GitFilesFilter(const QString & commitPrefix, Udb::Db * db, FileFilter::Relation relation)
  : FileFilter(), mDb(db), mInCommit(relation)
{
  QString repoPath = mDb->project()->settings()->ComparisonOptions()
                     .repository(mDb->project()->parent());
  git::Repository repo = git::Repository::open(repoPath);
  process(relation, repo, relation == AfterCommit );
}

void process(
  FileFilter::Relation relation,
  git::Repository repo,
  bool statusDiff)
{
  if (!repo.isValid())
    return;

  // Status diff if requested
  if (statusDiff) {
    git::Index index = repo.index();
    git::Diff diff = repo.status(index, nullptr, false, 0);
    if (diff.isValid())
      mDiffs.append({repo, diff});
  }

  // Commit diff code will need to go here

  foreach (git::Submodule submod, repo.submodules()) {
    git::Repository subRepo = submod.open();
    if (subRepo.isValid())
      process(relation, subRepo, statusDiff);
  }
}

With that, the status diff works correctly, so the uncommitted changes CodeCheck filter will work.
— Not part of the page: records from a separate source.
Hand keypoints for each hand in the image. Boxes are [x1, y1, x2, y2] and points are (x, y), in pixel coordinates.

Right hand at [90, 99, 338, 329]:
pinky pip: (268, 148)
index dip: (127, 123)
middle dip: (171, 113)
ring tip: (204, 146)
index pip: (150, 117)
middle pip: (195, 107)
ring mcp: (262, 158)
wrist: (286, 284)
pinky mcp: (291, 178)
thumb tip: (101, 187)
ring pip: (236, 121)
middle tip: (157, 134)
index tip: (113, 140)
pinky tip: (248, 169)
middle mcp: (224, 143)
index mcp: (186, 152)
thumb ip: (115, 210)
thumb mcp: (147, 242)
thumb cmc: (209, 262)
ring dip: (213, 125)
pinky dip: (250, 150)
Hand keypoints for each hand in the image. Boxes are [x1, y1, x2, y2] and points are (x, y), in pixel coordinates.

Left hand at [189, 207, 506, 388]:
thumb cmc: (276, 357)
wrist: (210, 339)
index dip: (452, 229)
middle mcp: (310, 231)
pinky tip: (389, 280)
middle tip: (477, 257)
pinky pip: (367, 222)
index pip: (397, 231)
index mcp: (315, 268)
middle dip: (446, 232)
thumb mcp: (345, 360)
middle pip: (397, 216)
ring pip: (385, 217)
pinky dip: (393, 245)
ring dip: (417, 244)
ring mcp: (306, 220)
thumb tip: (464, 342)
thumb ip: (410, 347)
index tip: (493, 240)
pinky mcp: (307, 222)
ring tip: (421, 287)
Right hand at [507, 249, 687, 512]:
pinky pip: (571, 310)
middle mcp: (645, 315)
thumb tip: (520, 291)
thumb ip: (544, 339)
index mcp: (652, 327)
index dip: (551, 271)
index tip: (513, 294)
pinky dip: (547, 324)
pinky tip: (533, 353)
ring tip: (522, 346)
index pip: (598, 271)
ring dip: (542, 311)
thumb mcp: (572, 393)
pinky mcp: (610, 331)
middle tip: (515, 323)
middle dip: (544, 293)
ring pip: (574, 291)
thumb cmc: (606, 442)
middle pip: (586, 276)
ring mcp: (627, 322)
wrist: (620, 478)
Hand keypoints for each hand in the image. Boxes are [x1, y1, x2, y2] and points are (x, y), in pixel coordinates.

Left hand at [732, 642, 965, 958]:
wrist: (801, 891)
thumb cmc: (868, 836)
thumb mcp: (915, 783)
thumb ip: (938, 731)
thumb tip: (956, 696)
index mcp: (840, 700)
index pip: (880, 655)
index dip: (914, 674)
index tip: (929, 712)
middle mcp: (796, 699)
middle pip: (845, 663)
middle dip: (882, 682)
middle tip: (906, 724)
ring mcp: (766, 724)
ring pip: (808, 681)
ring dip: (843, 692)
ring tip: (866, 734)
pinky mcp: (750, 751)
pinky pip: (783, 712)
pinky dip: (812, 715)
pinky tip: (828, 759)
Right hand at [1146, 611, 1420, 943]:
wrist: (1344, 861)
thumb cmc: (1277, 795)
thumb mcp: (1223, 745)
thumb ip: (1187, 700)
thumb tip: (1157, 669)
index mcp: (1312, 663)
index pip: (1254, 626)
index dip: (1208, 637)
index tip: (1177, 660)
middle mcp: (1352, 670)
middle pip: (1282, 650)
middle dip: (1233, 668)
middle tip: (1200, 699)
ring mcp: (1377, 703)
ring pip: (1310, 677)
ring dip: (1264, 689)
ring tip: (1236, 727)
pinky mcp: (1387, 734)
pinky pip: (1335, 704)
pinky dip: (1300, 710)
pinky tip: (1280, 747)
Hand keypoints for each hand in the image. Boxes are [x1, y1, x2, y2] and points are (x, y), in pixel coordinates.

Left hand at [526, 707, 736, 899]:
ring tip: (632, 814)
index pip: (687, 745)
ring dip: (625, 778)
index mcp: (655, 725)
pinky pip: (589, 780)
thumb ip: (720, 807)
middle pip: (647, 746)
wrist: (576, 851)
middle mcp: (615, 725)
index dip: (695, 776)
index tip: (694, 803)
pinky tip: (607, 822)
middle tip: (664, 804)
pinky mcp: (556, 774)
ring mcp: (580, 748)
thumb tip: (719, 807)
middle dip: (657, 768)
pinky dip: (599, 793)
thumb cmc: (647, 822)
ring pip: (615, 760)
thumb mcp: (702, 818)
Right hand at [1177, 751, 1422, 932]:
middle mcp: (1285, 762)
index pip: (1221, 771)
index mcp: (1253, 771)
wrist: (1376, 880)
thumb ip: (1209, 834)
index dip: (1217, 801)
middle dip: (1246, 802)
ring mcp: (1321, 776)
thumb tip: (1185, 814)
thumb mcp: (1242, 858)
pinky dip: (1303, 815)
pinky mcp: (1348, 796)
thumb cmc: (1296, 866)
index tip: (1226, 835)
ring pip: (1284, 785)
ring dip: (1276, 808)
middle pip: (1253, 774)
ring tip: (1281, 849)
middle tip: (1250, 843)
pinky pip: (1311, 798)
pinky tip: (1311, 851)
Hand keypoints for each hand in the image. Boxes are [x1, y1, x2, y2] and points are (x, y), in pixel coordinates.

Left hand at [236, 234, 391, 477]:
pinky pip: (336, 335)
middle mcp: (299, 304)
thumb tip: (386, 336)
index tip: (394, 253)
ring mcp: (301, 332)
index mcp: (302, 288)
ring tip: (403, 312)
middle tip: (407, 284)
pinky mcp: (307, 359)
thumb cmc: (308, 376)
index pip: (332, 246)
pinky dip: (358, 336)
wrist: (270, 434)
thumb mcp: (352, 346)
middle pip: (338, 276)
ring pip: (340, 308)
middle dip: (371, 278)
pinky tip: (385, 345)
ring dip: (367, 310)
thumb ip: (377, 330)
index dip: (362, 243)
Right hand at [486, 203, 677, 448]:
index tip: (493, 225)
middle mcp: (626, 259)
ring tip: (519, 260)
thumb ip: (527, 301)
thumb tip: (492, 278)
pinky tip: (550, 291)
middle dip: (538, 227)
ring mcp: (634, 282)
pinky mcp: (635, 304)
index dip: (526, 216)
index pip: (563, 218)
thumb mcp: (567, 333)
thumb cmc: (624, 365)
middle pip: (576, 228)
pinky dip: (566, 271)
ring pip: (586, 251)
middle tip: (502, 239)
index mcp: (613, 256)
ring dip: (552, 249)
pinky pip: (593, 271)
What about changes after a commit. That one isn’t so easy. The problem here is that the provided commit is for the base repository. We need to find what the submodule commit was given a parent repository’s commit.

// Test if the commit belongs to the current repository. Repository objects
// can't be compared directly, so compare the working directory.
if (commit.isValid() && commit.repo().workdir() != repo.workdir()) {
  // Clear the commit because it isn't part of the current repository
  git::Commit parCommit = commit;
  commit = git::Commit();

  // Determine if the current repository is a submodule of the commit's
  // repository by comparing the paths
  QString commitRepoPath = parCommit.repo().workdir().absolutePath();
  QString subPath = repo.workdir().absolutePath();
  if (subPath.startsWith(commitRepoPath)) {
    
    // Look up the path to the submodule in the parent repository
    QString relative = parCommit.repo().workdir().relativeFilePath(subPath);
    
    // Get the submodule commit at the parent repository's commit
    git::Id id = parCommit.tree().id(relative);
    
    // convert it
    commit = repo.lookupCommit(id);
  }
}

With the commit converted, it’s now possible to calculate the diff:

    if (commit.isValid()) {
      git::Diff commitDiff;
      if (relation == InCommit)
        commitDiff = commit.diff(git::Commit(),0,false);
      else if (relation == AfterCommit && headCommit.isValid())
        commitDiff = headCommit.diff(commit,0,false);

      if (commitDiff.isValid())
        mDiffs.append({repo,commitDiff});
    }

The same commit conversion code can be used while scanning a git tree for project files. This fix hasn’t been released yet since it’s part of the larger git comparison databases feature. But for now, if you hit the same problem our presenter did, you’ll know the reason.